La récente initiative britannique contre la célèbre "flotte fantôme" de Moscou marque un tournant dans la lutte contre le contournement des sanctions occidentales. Composée de navires souvent vétustes, non assurés et dont la propriété est souvent floue, cette flotte est principalement utilisée pour éluder les restrictions imposées par l'Occident.
Dans un communiqué de Downing Street daté du 25 mars, il a été annoncé que l'armée britannique serait désormais autorisée à arraisonner et saisir ces navires de sanctions dans les eaux territoriales du Royaume-Uni. Cette mesure vise à renforcer le contrôle des eaux britanniques, y compris dans des zones clés comme la Manche.
"Les forces armées britanniques, en coordination avec les forces de l'ordre, pourront ainsi intercepter tout navire sanctionné par le Royaume-Uni qui transite par ces eaux", précise le communiqué du bureau du Premier ministre, Keir Starmer.
Depuis le début de la guerre en Ukraine en 2022, Londres a imposé des sanctions à 544 navires soupçonnés d'appartenir à cette flotte fantôme principalement composée de pétroliers anciens. En renforçant l'étau autour de ces navires, le Royaume-Uni espère les contraindre à emprunter des routes maritimes plus longues et coûteuses, tout en mettant en lumière l'emploi stratégique de ces navires par Moscou.
Cette annonce intervient alors que le sommet de la Joint Expeditionary Force se profile jeudi à Helsinki, réunissant des leaders de dix pays du nord de l'Europe. L'importance de cette rencontre sera d'autant plus accentuée par la récente décision des États-Unis d'assouplir temporairement certaines restrictions sur le pétrole russe, une manœuvre destinée à apaiser la flambée des prix liée aux conflits au Moyen-Orient.

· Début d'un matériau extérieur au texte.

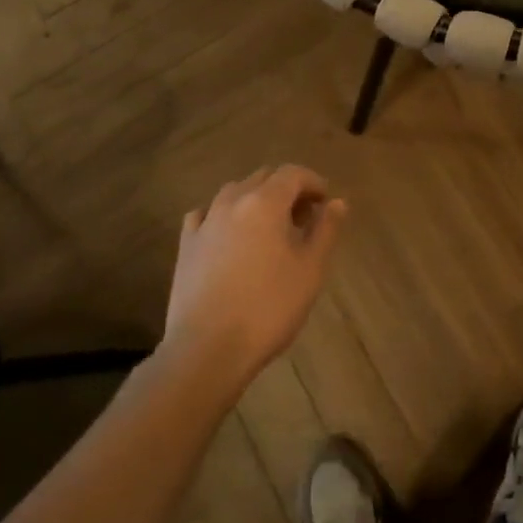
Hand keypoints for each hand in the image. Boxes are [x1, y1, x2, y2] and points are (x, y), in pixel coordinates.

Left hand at [163, 165, 344, 387]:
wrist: (207, 349)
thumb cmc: (268, 308)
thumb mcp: (310, 270)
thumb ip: (325, 230)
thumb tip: (337, 202)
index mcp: (265, 202)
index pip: (293, 173)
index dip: (313, 182)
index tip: (326, 202)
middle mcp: (233, 202)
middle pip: (263, 178)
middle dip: (286, 189)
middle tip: (303, 218)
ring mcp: (205, 222)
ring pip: (234, 192)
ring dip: (256, 199)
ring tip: (270, 228)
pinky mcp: (186, 245)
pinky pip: (206, 214)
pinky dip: (223, 215)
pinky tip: (229, 235)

Des experts estiment que cette décision pourrait également signaler un changement de stratégie de la part de Londres, qui voit dans la flotte fantôme une menace directe à sa sécurité maritime. Le gouvernement britannique est déterminé à travailler en étroite collaboration avec ses alliés pour contrer toute action qui pourrait bénéficier à Vladimir Poutine et à ses intérêts économiques.